A: One of my unpublished novels, called Provenance, revolved around a painting, and I drew inspiration from Abigail Washburn and Bela Fleck’s recent banjo cover of the song “Railroad” when recently working with a partner on a teleplay adaptation of my novel, “Saving Elijah.”  However, this is the first time another artistic form, a painting, has been so integral.

 

I don’t make outlines.  I seem to write scene by scene, beginning with only a germ of an idea, and usually with a scene and characters drawn intuitively out of my subconscious, or perhaps my gut. If the first scene or scenes seem compelling, I write more scenes, tweaking the characters as I go, and eventually fleshing out a plot. I rewrite constantly; most work undergoes many drafts, although often those first scenes remain largely as they were originally conceived, though their position might change. But I think plot always comes out of character and situation, rather than the other way around.

 

I looked back at the first draft of this piece to determine the answer to this question. I did follow the method outlined above.  The play was originally called “American Psychic.” The first scene I wrote—with the psychic at work and actors planted in the audience—was the scene that currently opens the play, and this scene remains almost as conceived, in its original place. The second scene I wrote was the one with the African American home health aide, and in a first draft of this scene the painting was already there, so it must be part of the inspiration.  I’ve always loved Chagall’s work, partly because it reminds me of dream, and dreams were a subject I wanted to explore here. I also subscribe to John Gardner’s idea of the “fictive dream,” that fiction does its job by creating and maintaining a dream state for the reader, and I think this may be even more true for an audience, due to the immediacy of response. Moment by moment, you can see and feel whether the audience is immersed in the fictional dream you’ve created.

 

Q: Why do stories matter to you?

 

A: As I said before, I’ve always been drawn to the call of story. I think our stories make us who we are, and that we share stories to bring out our compassion and common humanity.  I have tried in this play to grapple with the idea that only by acknowledging our common humanity will we be able to save ourselves and our planet.

 

Q: One last question I have to ask: what's your favorite play (or playwright) and why?

 

A: One?  No way.  I don’t suppose it’s surprising that “Angels in America” is at the top of my list. Some other favorites are works that show raw emotion, get deep into point of view, and dramatize inner demons, such as “’night, Mother,” “God of Carnage,” and “Who’s Afraid of Virginia Wolfe.” I played Inez in a college production of “No Exit” and I find that a fascinating idea and a fascinating play. I think “Cabaret” is a brilliant musical play.  I love Tennessee Williams, David Ives, some of Neil Labute’s work.

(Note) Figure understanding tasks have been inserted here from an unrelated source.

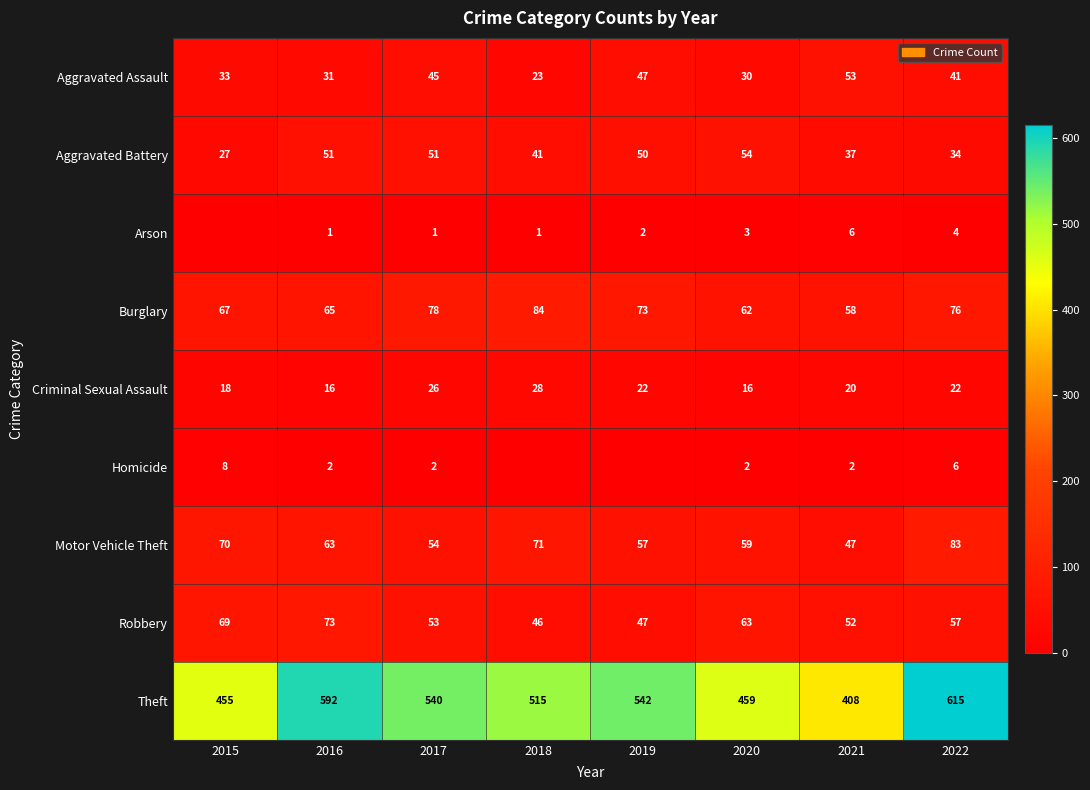

What is the difference between the second highest and minimum values in the Criminal Sexual Assault series?

10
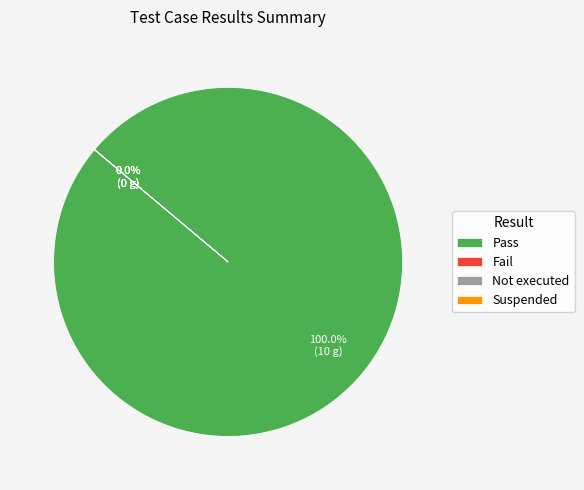

Which category accounts for the majority?

Pass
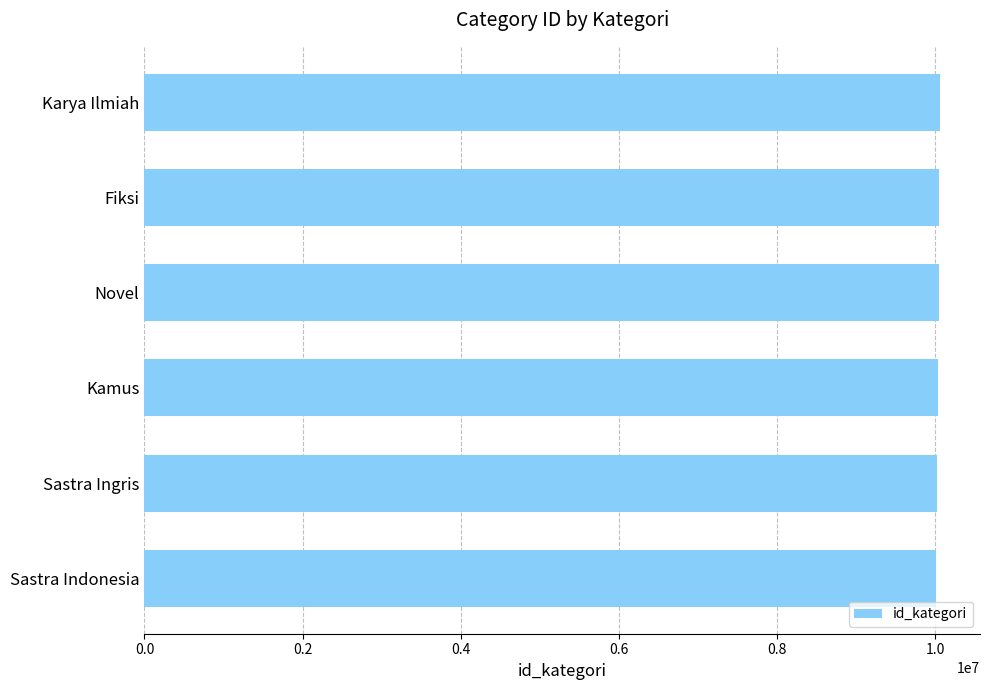

What is the approximate value at Fiksi?

10051902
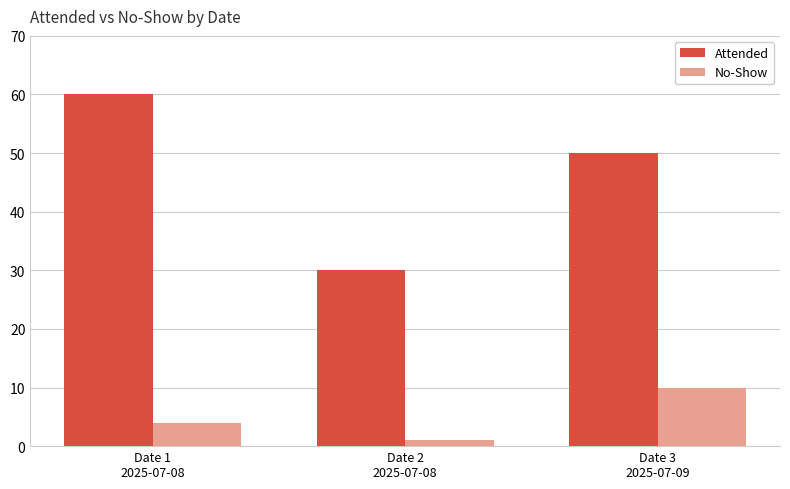

True or false: Attended has a value of 30 at Date 2
2025-07-08.

True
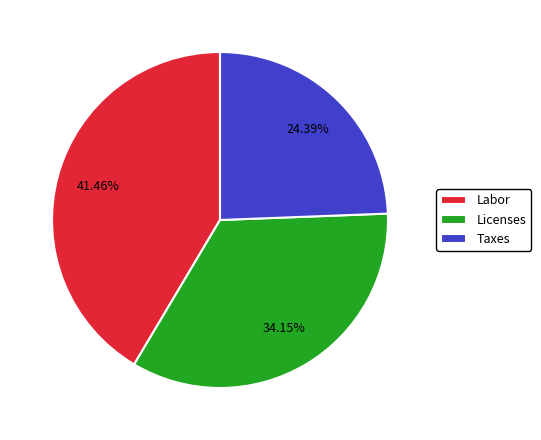

Which has a higher value, Licenses or Labor?

Labor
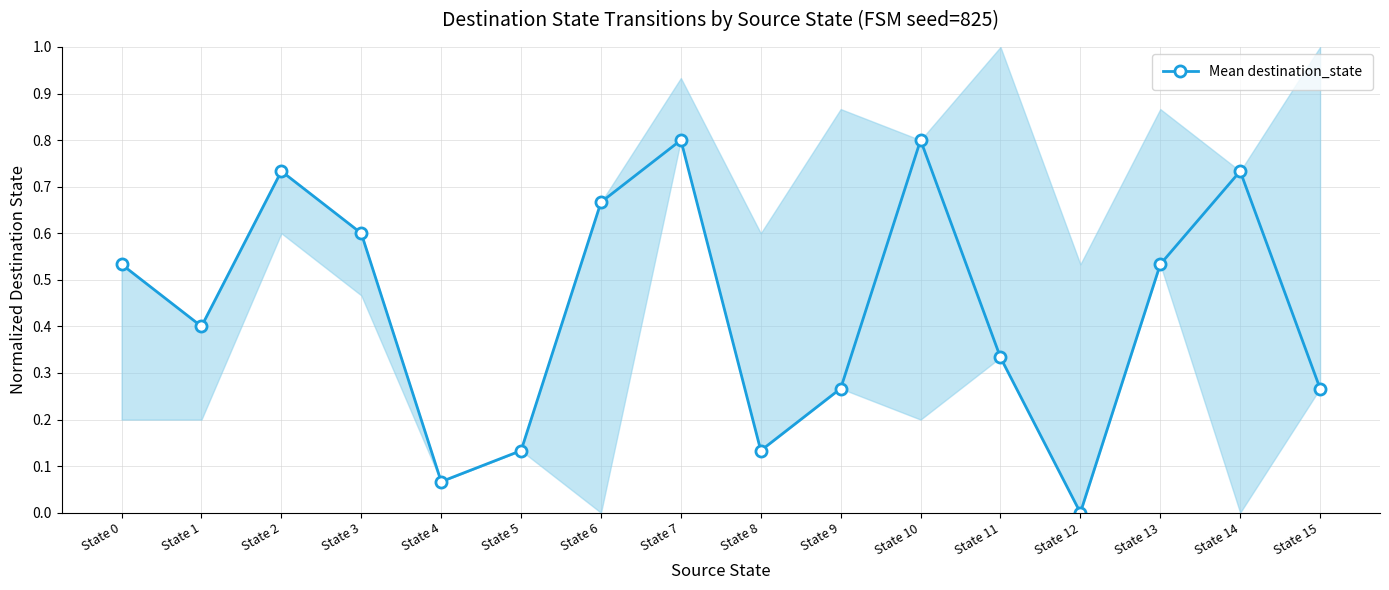

Does the chart have visible grid lines?

Yes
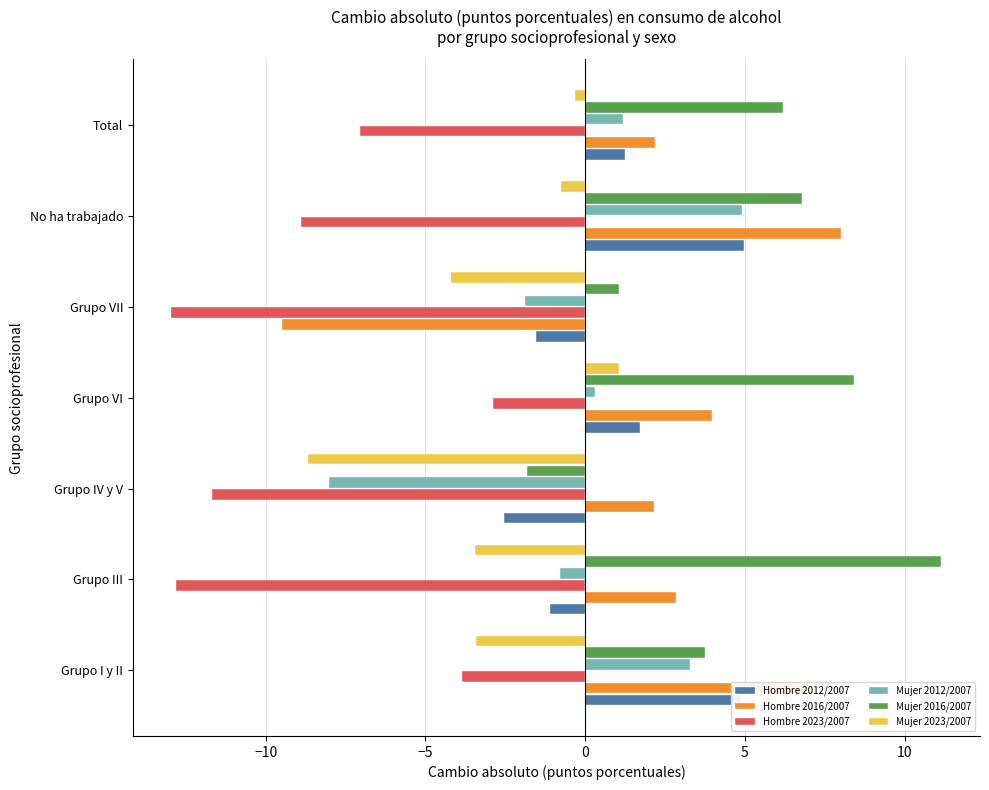

Which series has the widest spread of values?

Hombre 2016/2007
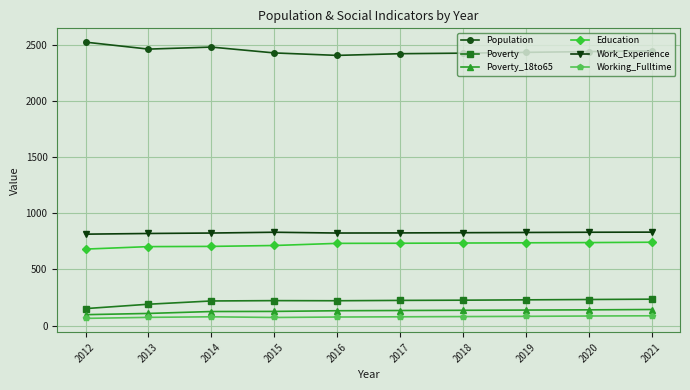

Is the value of Working_Fulltime at 2020 greater than the value of Education at 2018?

No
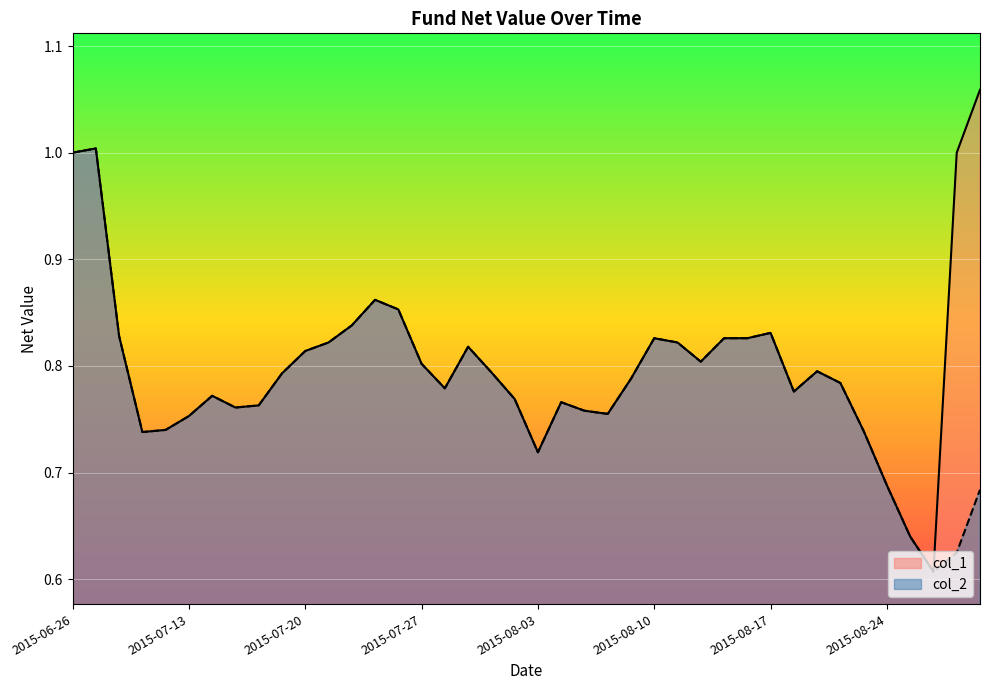

Reading left to right, what are all the values shown in this chart?

col_1: 1.0	1.0	0.8	0.7	0.7	0.8	0.8	0.8	0.8	0.8	0.8	0.8	0.8	0.9	0.9	0.8	0.8	0.8	0.8	0.8	0.7	0.8	0.8	0.8	0.8	0.8	0.8	0.8	0.8	0.8	0.8	0.8	0.8	0.8	0.7	0.7	0.6	0.6	1.0	1.1
col_2: 1.0	1.0	0.8	0.7	0.7	0.8	0.8	0.8	0.8	0.8	0.8	0.8	0.8	0.9	0.9	0.8	0.8	0.8	0.8	0.8	0.7	0.8	0.8	0.8	0.8	0.8	0.8	0.8	0.8	0.8	0.8	0.8	0.8	0.8	0.7	0.7	0.6	0.6	0.6	0.7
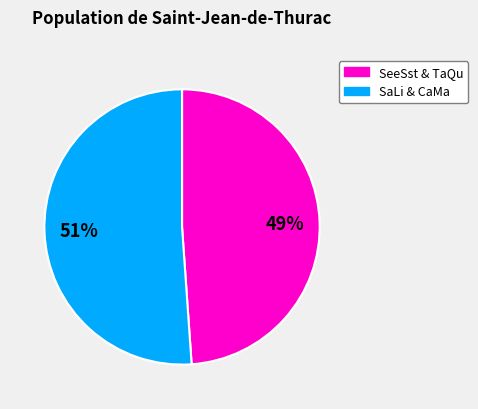

To the nearest percent, what is the difference between the largest and smallest slice percentages?

2%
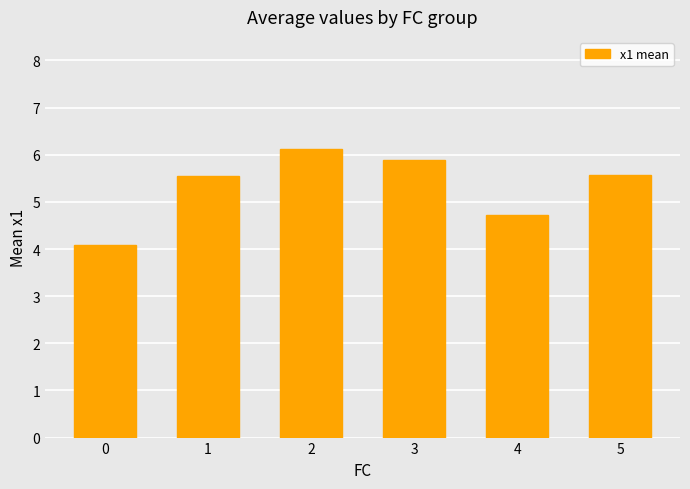

What is the smallest value displayed?

4.1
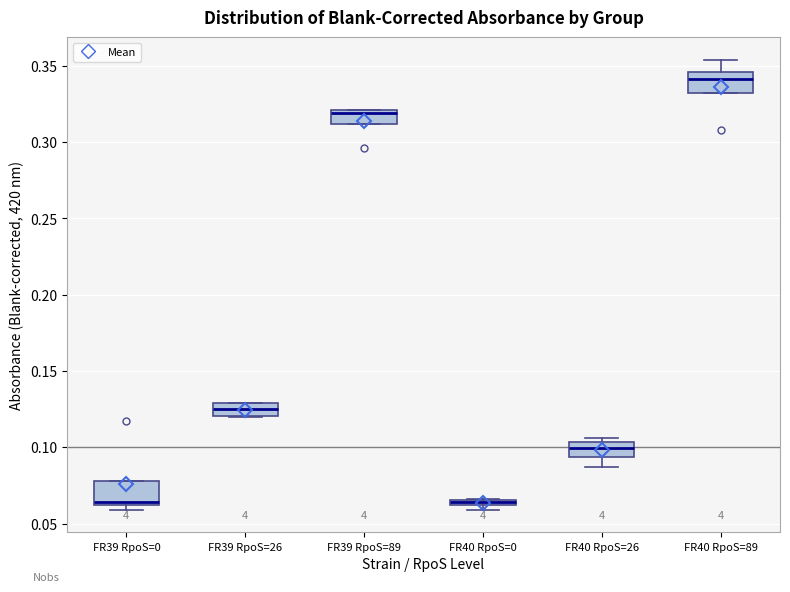

Where is the upper edge of the box for FR39 RpoS=89 on the y-axis? The values are not printed on the chart, so give them approximately, as read against the axis.

0.320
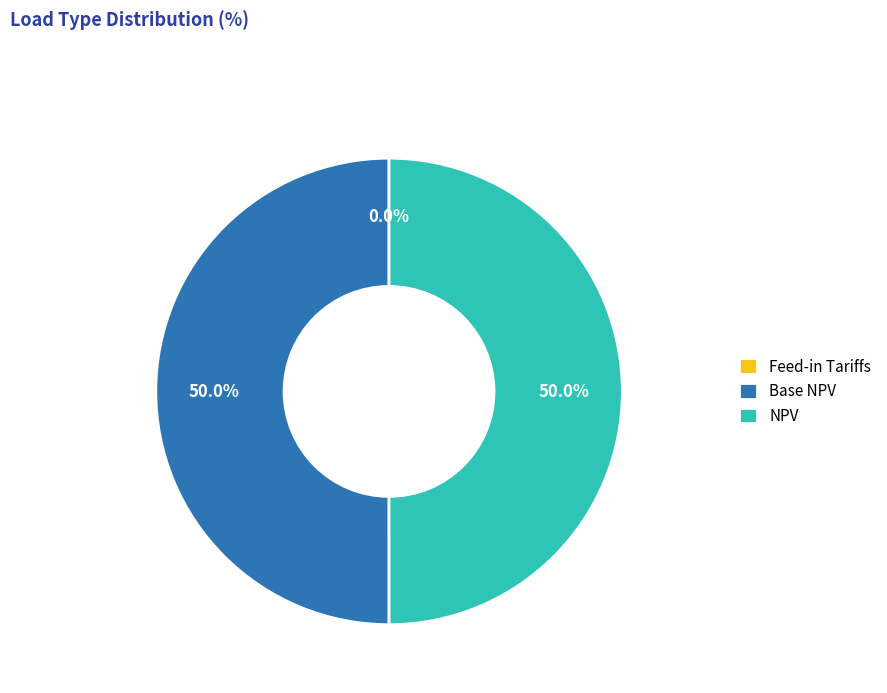

True or false: Base NPV accounts for 56% of the total.

False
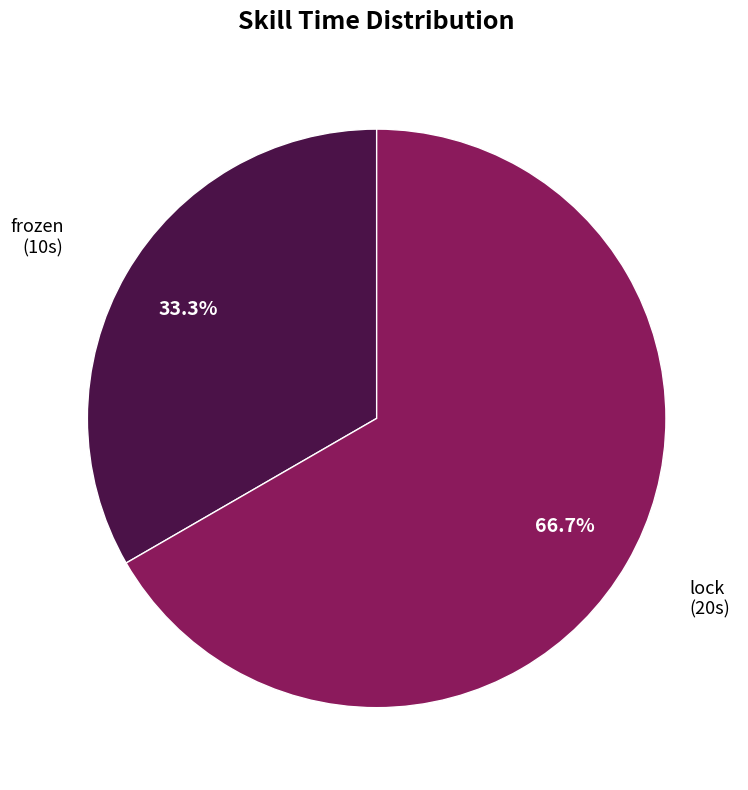

What percentage is the frozen slice, to the nearest percent?

33%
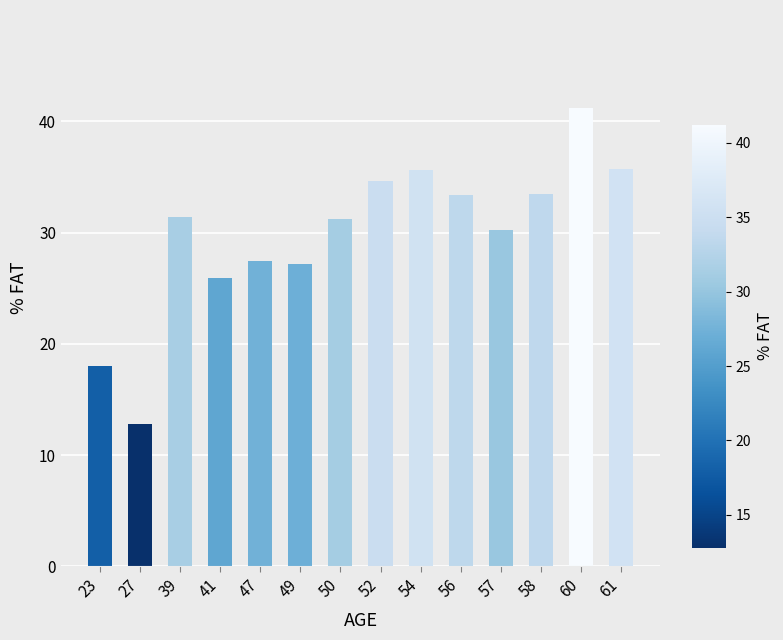

How many values are below 31?

6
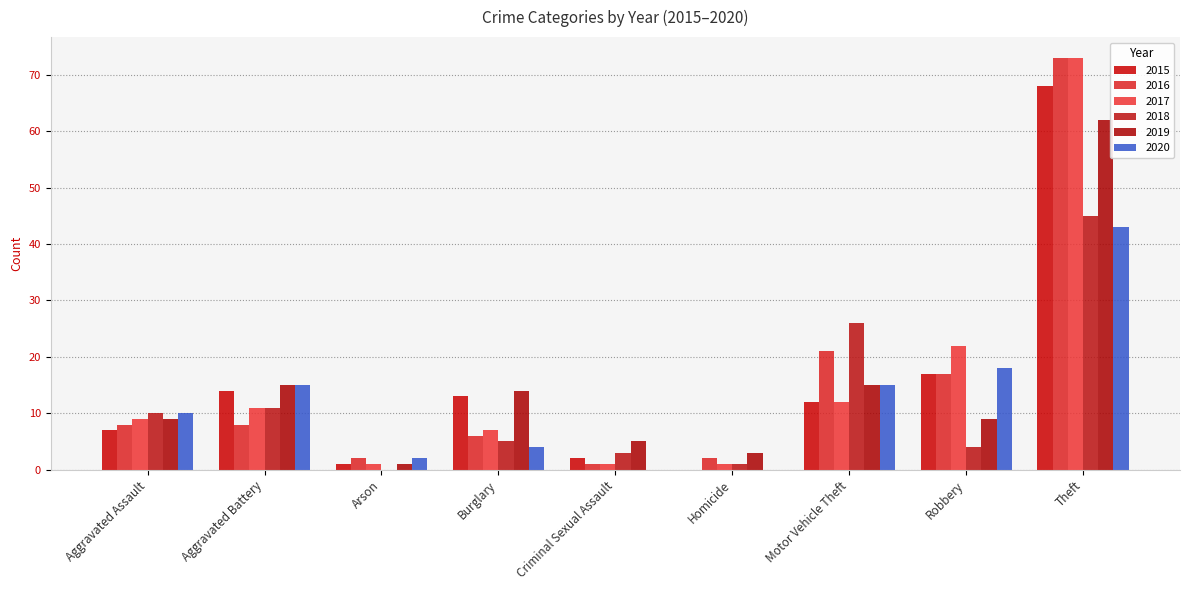

The 2016 series shows 21 at Motor Vehicle Theft. True or false?

True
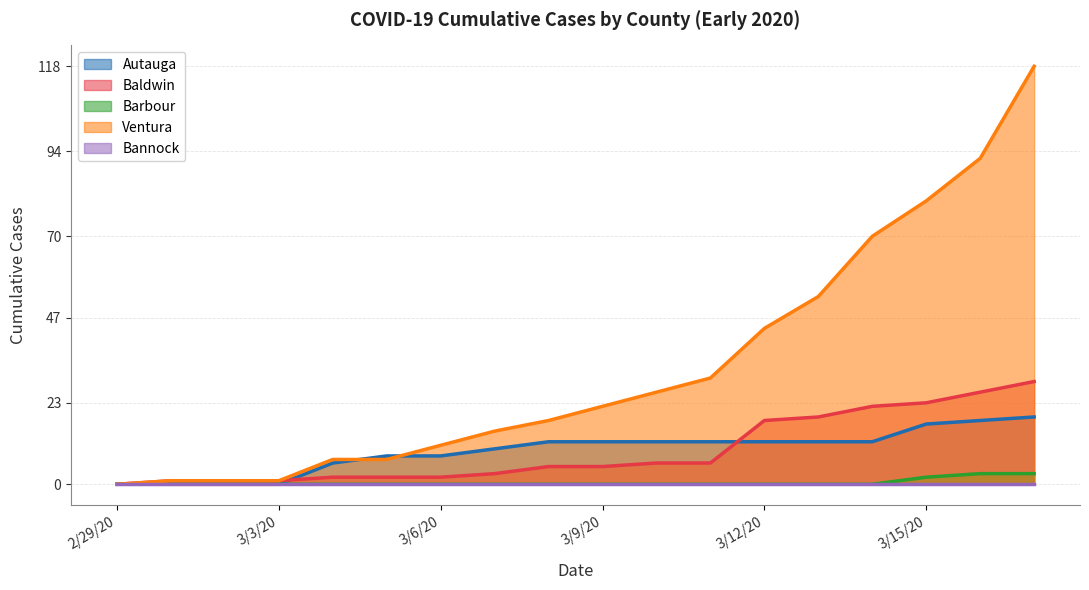

At which category is the sum across all series the highest?

3/17/20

I’ve not seen Ayad Akhtar’s Pulitzer winner, Disgraced, but just from reading the text recently, I have to say I thought it was just brilliant, honest, and culturally important.

 

I’ve found there can be a real difference between reading a play and seeing it in full production. Sometimes a play may not grab me in text, but when you see it in production, it’s just wow! I’m particularly anxious to have the chance to collaborate with other artists who will bring their own ideas to “The Angel of Forgetting,” in order to bring the play to full “wow!” in a production on the stage.